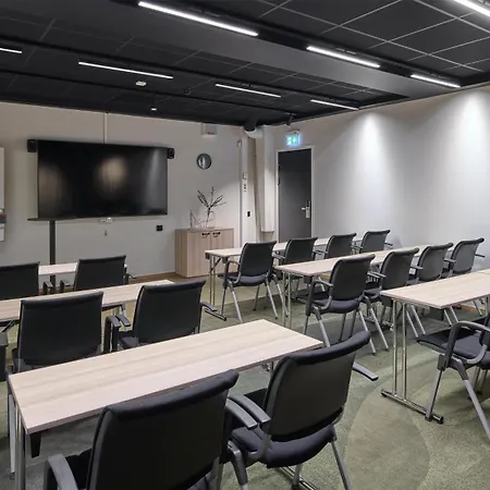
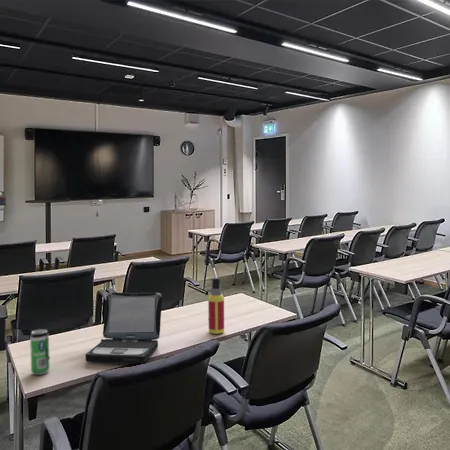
+ spray bottle [207,276,225,335]
+ laptop [85,291,163,365]
+ beverage can [29,328,51,376]
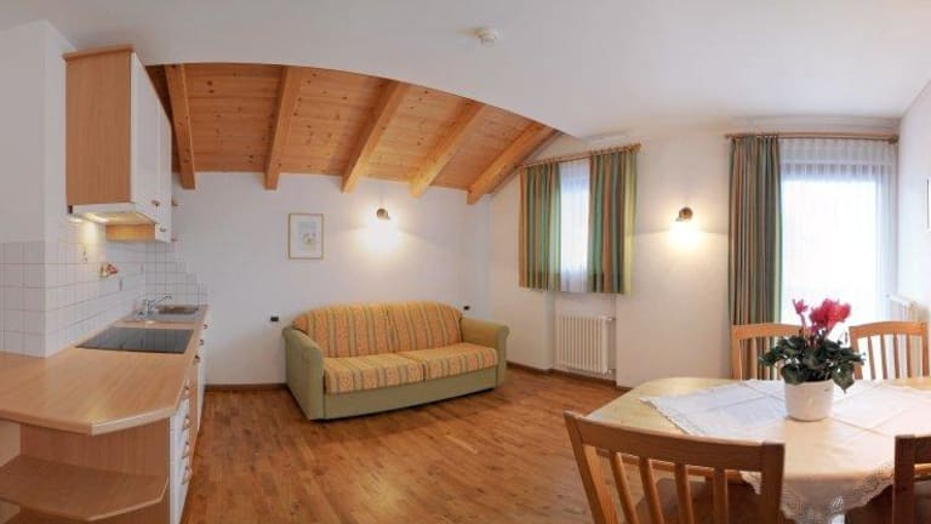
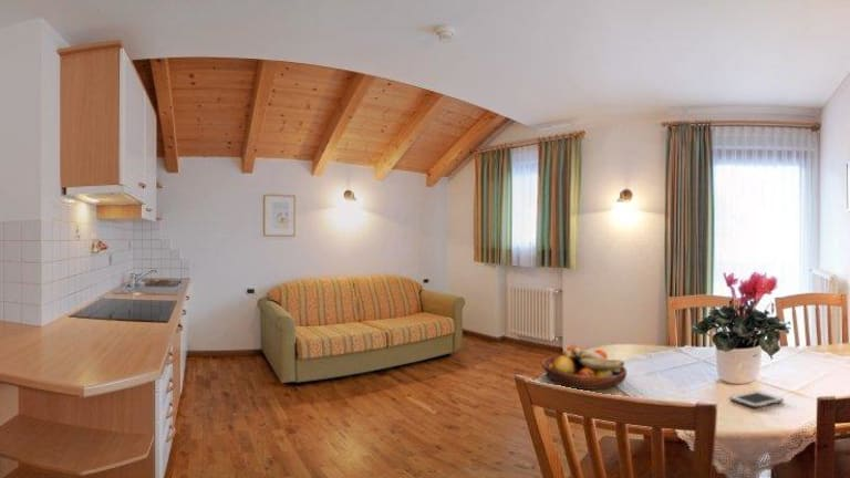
+ fruit bowl [540,344,628,391]
+ cell phone [728,389,785,409]
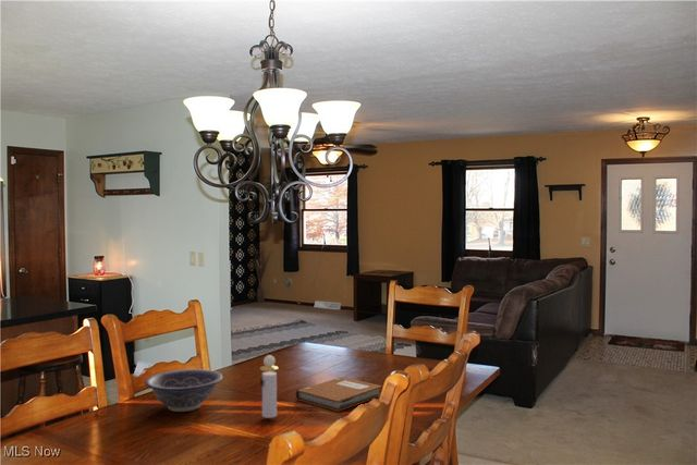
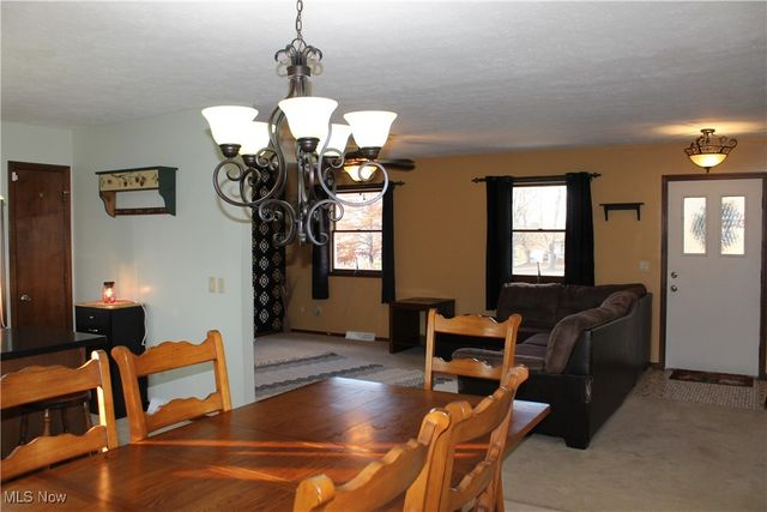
- perfume bottle [259,354,280,419]
- notebook [295,376,383,413]
- decorative bowl [144,368,223,413]
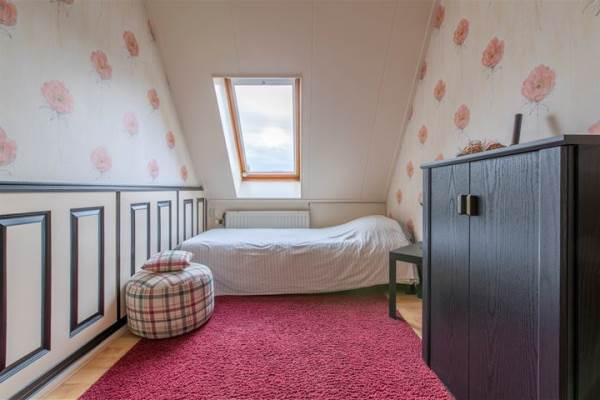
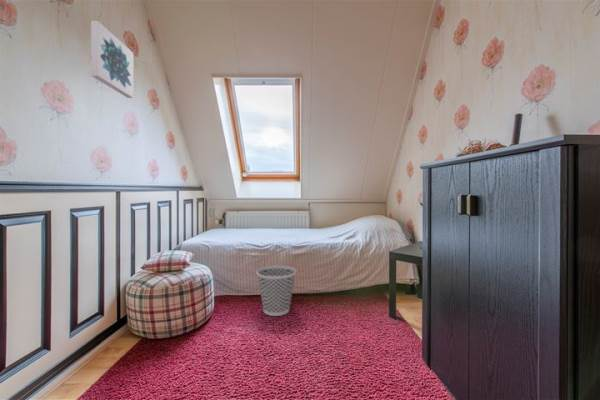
+ wastebasket [255,265,297,317]
+ wall art [90,20,135,99]
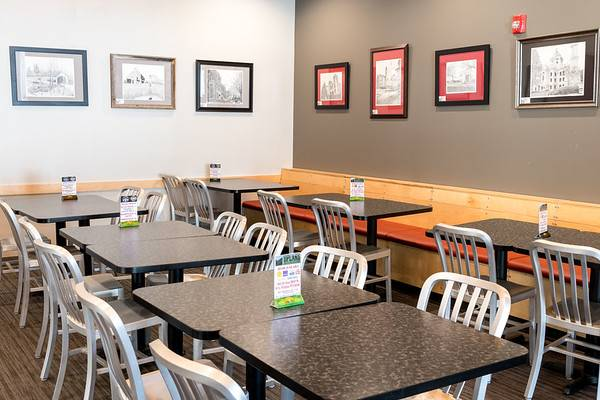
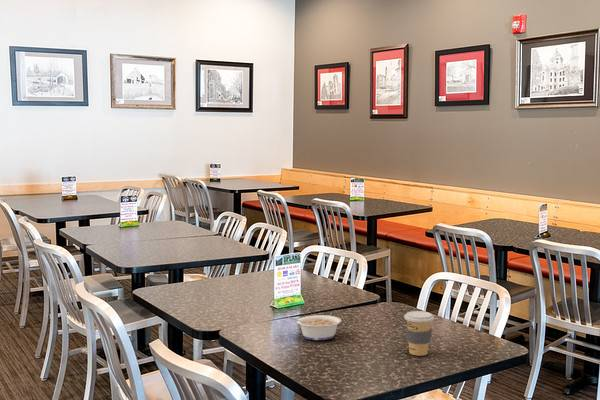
+ coffee cup [403,310,435,357]
+ legume [287,314,342,341]
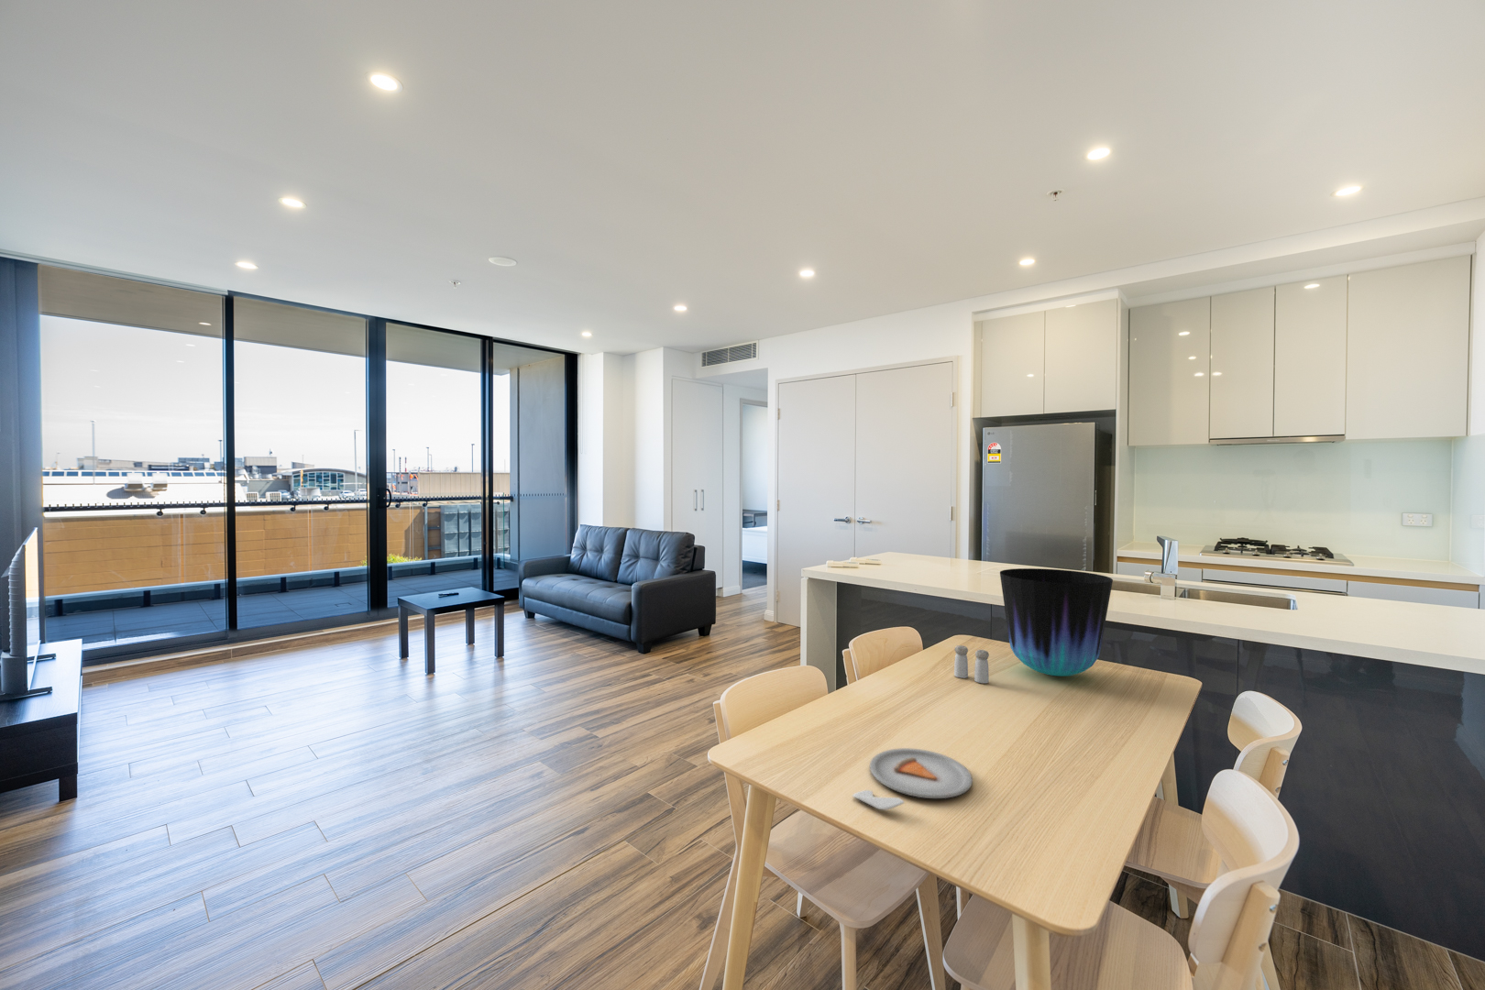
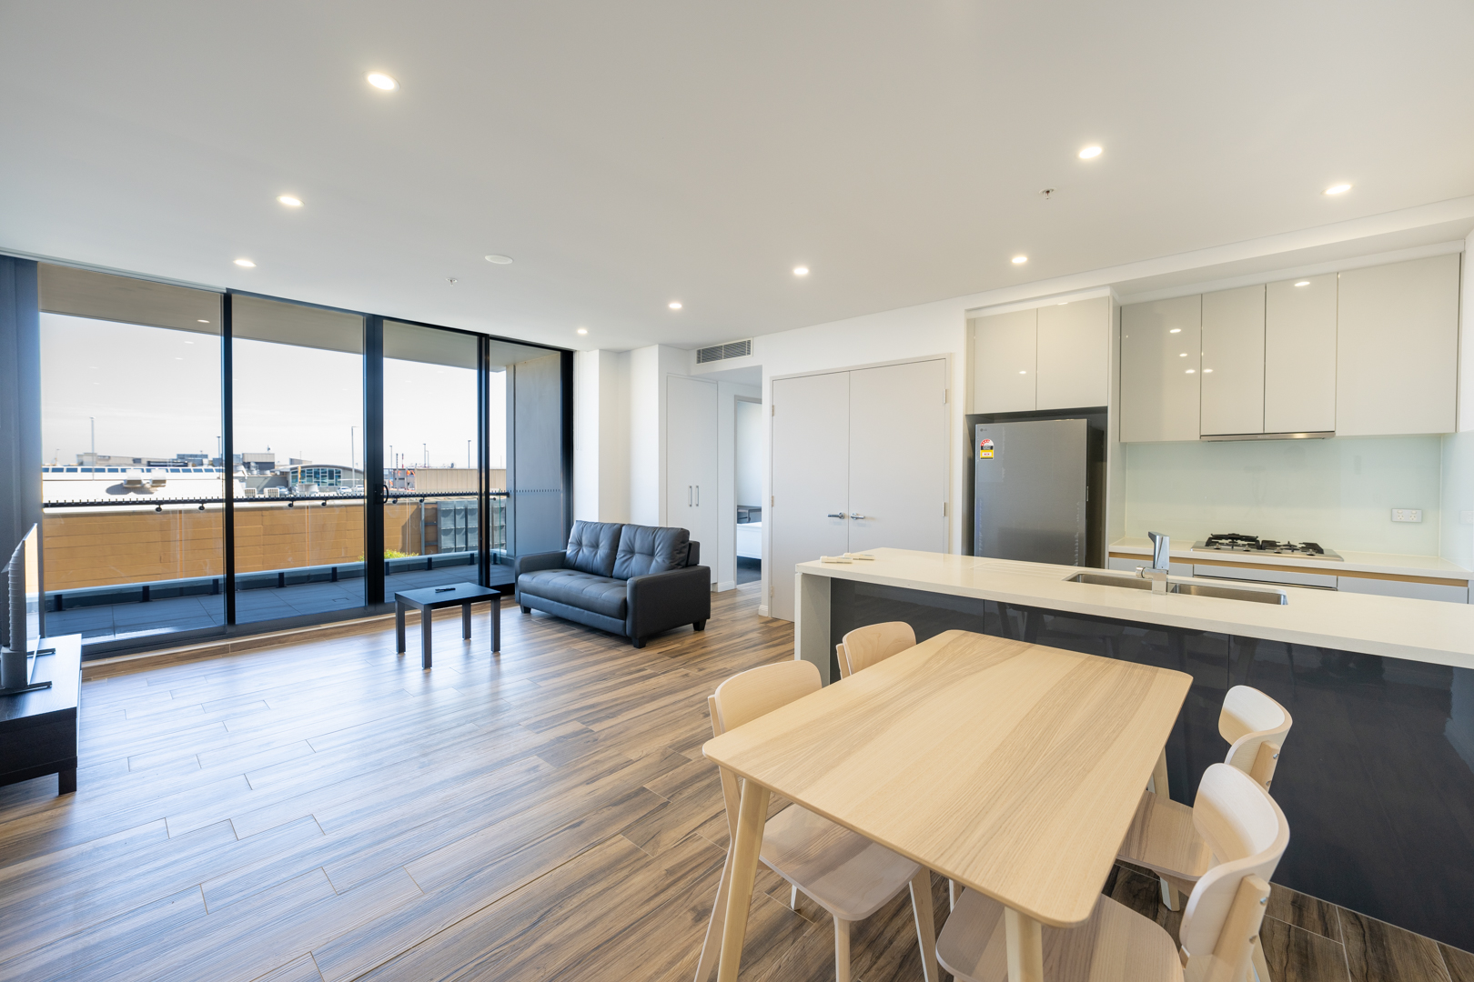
- salt and pepper shaker [954,644,990,684]
- dinner plate [852,747,973,810]
- vase [999,568,1114,676]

....................

● Problem
Find the lines in the material above that include the string "bowl", and state how many there are without any other text.

● Completed task
2